The Chair Liberal Sean Casey

Thank you, Dr. Valentine and Dr. Powlowski.

Ms. Larouche, you have the floor for two and a half minutes.

1:40 p.m.

Bloc

Andréanne Larouche Bloc Shefford, QC

Thank you, Mr. Chair.

Ms. Gupta, I’d like to discuss a subject that hasn’t been touched on as much during questions, until now. In your opening statement, you talked about the issue of intimate partner violence and the consequences it can have on women’s psychological and physical health. More and more places throughout the country are stating that intimate partner violence is a serious problem, and some are even talking about an epidemic.
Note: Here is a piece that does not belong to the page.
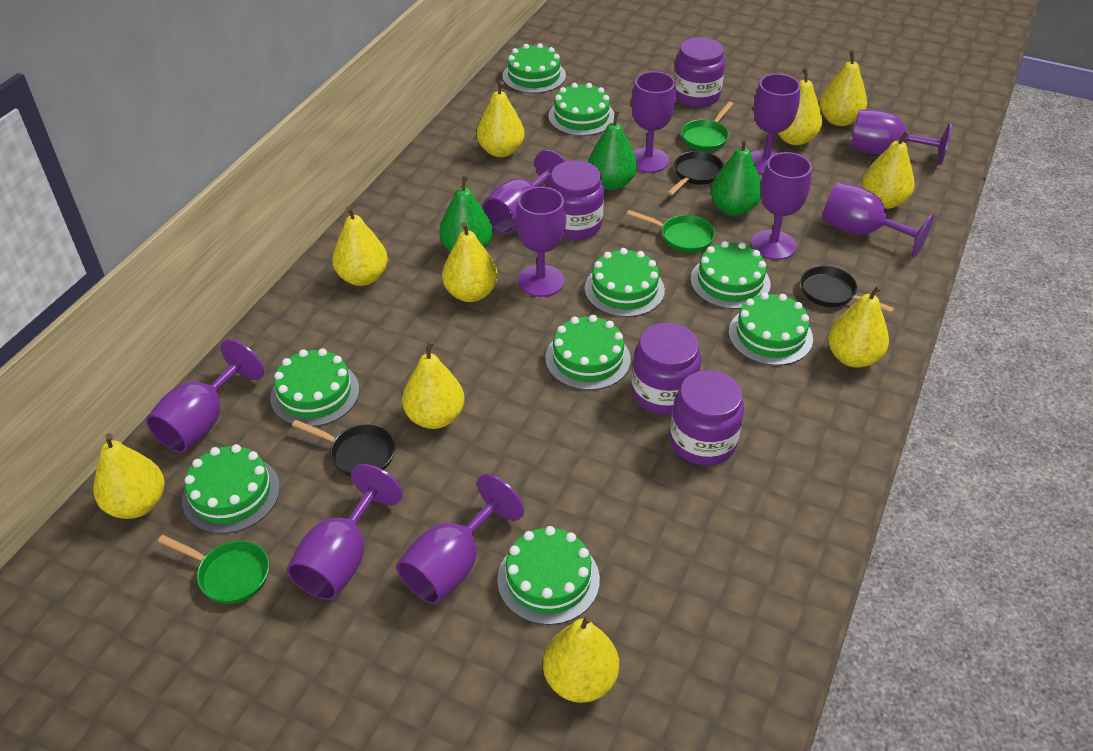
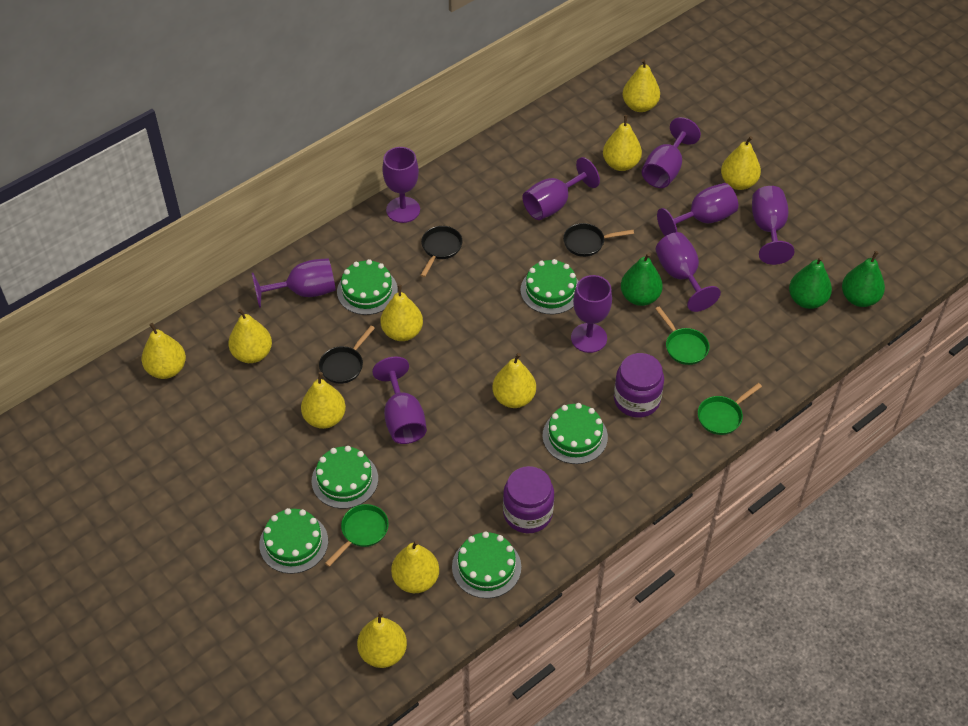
green cake: 9 -> 6
purple goblet: 10 -> 9
purple jar: 4 -> 2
Is this really a good way to start drawing connections between women’s health and the issue of intimate partner violence, as well as its impact?

1:40 p.m.

Full Professor, Department of Sociology, University of New Brunswick, As an Individual

Neeru Gupta

From my point of view, research on the effects of intimate partner violence is underdeveloped, which also has an impact on the health system. That’s some of what I wanted to put out there. We know that 80% of health staff are women. So, we can’t talk about an epidemic for the general public without also talking about the impact of this epidemic on the health workforce. Furthermore, women who work in the health sector often—more often than men—experience violence from their patients and their families. So, I think that’s a dual vulnerability.

However, we don’t have a research system, and we don’t really have a funding system for the research to look into those types of subjects.

1:40 p.m.

Bloc

Andréanne Larouche Bloc Shefford, QC

Dr. Money, you were nodding. Do you have anything to add?

1:40 p.m.

Professor and Head, Department of Obstetrics and Gynaecology, University of British Columbia, As an Individual

Dr. Deborah Money

I was just really agreeing with the situation that partner violence is definitely experienced to a great degree by women, although not exclusively, and we see then what the juxtaposition of a disease is on that vulnerable population. We see higher rates of HIV, sexually transmitted infections and other disease states, so it multiplies the damage and the problems.

We have a great deal of difficulty in quantifying partner violence because of the very nature of it, and women tend not to come forward, but more research into how to understand it better and obviously how to prevent it is critical.